▶ [What you are asked to do]
Copy the entries below word for word, beginning at the line containing "pose: elev=51.3 azim=345.0" and continuing through the line containing "Dot at: (260, 285)", with both of those lines included.

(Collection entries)
******

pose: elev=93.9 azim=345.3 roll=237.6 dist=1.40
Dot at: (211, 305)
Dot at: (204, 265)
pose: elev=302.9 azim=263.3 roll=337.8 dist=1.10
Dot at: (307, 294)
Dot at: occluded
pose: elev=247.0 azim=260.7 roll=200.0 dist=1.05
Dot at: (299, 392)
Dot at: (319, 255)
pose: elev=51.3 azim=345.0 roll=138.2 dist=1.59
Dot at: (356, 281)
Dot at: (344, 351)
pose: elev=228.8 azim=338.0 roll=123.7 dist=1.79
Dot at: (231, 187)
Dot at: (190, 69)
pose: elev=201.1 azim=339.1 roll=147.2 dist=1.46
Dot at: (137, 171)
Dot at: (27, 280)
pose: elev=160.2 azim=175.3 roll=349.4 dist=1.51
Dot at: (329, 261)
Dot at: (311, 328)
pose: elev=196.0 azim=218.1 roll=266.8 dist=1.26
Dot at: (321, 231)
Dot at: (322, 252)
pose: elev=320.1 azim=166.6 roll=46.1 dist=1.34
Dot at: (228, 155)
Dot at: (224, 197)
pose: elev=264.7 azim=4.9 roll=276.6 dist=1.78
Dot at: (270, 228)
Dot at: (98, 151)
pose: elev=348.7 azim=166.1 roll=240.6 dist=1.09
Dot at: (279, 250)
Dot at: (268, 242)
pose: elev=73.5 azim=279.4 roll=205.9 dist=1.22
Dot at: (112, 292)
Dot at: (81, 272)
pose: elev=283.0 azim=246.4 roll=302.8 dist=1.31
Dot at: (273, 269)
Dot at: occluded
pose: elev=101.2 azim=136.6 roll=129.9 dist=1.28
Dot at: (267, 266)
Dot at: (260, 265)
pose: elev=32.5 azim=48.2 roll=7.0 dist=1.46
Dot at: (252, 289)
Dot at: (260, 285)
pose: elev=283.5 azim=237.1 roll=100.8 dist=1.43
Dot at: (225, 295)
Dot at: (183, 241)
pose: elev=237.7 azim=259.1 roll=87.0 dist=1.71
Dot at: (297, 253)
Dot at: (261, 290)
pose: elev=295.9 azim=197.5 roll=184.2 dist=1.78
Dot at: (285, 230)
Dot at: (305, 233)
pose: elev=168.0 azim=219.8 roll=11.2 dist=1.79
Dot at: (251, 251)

******

▶ [Output for this task]
pose: elev=51.3 azim=345.0 roll=138.2 dist=1.59
Dot at: (356, 281)
Dot at: (344, 351)
pose: elev=228.8 azim=338.0 roll=123.7 dist=1.79
Dot at: (231, 187)
Dot at: (190, 69)
pose: elev=201.1 azim=339.1 roll=147.2 dist=1.46
Dot at: (137, 171)
Dot at: (27, 280)
pose: elev=160.2 azim=175.3 roll=349.4 dist=1.51
Dot at: (329, 261)
Dot at: (311, 328)
pose: elev=196.0 azim=218.1 roll=266.8 dist=1.26
Dot at: (321, 231)
Dot at: (322, 252)
pose: elev=320.1 azim=166.6 roll=46.1 dist=1.34
Dot at: (228, 155)
Dot at: (224, 197)
pose: elev=264.7 azim=4.9 roll=276.6 dist=1.78
Dot at: (270, 228)
Dot at: (98, 151)
pose: elev=348.7 azim=166.1 roll=240.6 dist=1.09
Dot at: (279, 250)
Dot at: (268, 242)
pose: elev=73.5 azim=279.4 roll=205.9 dist=1.22
Dot at: (112, 292)
Dot at: (81, 272)
pose: elev=283.0 azim=246.4 roll=302.8 dist=1.31
Dot at: (273, 269)
Dot at: occluded
pose: elev=101.2 azim=136.6 roll=129.9 dist=1.28
Dot at: (267, 266)
Dot at: (260, 265)
pose: elev=32.5 azim=48.2 roll=7.0 dist=1.46
Dot at: (252, 289)
Dot at: (260, 285)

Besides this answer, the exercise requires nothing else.